Watts suggests that what you would do is figure out how to trick yourself into forgetting that what you were experiencing wasn’t real. If you could immerse yourself into a great story without knowing what the outcome would be or how the characters in it would react to you – well, that would be an adventure, wouldn’t it?

Conquering nations, saving damsels in distress, and all the other typical adventures would eventually become boring too, of course, even when you were convinced that they were real. You’d eventually realize that to make winning truly fun, there has to be the possibility of losing. And the more you go on a particular type of adventure, and the more you go on adventures that you always win, the less adventurous they become.

So the next step is to make the story more complex, to avoid all the stereotypical heros, villains, settings, and plots, to become more and more lost in a “real” story. And given the pace of technology, it’s likely if we ever got to this point that we would be able to do it a lot. It would be like dreaming a new life for yourself every night. Except, the dream would have such high fidelity that you wouldn’t even think to question its reality until you “woke up” from it.

After building it up to this point, letting our imaginations soar with the possibilities, and making the idea of living in a virtual world so real that we almost begin to wonder if we’re in one right now, Watts lets us in on his game: “And so here you are at this lecture, not having the slightest clue as to what you really are.” (or something like that!)

Because this is what Watts is suggesting – that you are someone or something else who has decided that it would be fun to play you for a while and that will play another complex human being with a completely different set of hangups, expectations, talents, and dreams when this “life” is over.
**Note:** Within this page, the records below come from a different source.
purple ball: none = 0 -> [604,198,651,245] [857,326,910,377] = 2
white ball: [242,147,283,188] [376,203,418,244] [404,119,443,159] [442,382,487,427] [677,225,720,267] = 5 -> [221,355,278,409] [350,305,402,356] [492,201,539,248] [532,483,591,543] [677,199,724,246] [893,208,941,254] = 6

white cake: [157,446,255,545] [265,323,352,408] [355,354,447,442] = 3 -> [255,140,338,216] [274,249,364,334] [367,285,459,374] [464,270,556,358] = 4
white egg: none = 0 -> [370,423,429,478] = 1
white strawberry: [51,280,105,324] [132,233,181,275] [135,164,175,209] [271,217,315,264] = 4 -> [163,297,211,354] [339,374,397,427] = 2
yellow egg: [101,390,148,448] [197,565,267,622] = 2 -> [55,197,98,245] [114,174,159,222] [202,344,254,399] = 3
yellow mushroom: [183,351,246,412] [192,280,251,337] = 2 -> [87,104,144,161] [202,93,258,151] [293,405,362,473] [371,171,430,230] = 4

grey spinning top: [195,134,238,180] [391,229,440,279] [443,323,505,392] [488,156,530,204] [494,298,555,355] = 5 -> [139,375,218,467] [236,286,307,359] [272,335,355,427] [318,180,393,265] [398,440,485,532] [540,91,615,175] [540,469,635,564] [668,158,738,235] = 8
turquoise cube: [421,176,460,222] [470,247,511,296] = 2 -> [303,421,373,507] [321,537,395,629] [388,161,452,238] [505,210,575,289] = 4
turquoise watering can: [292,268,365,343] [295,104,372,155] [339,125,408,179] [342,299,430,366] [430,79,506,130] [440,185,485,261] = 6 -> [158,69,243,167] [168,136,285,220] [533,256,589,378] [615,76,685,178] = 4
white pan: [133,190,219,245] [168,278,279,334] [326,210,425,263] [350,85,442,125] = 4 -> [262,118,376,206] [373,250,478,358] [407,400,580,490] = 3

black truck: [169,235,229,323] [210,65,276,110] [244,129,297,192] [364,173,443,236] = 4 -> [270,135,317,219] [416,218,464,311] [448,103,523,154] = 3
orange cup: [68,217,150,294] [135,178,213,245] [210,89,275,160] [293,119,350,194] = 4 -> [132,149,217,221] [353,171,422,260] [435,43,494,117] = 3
Well, he’s not really suggesting it. He’s just saying that it could be the case, that it’s a perfectly reasonable explanation for the way things are. And if it makes life more exciting or more bearable than another worldview, then why not look at things this way?

Those with a background in Hinduism will see parallels to Brahman (which is basically seen as a consciousness behind everything that dreams us all up). And Watts tells a similar story with him: If you were a being with infinite power to do anything and an infinite lifespan, what would you do? His suggestion is that you would eventually try to forget that you were the supreme being you really were, to convince yourself you were something ordinary, and then eventually wake up to your true nature.

I like that story too. Perhaps I’ll write it up at another time. But for now, I’ll let you all wrap your heads around this one as we get closer and closer to reproducing reality on our own terms.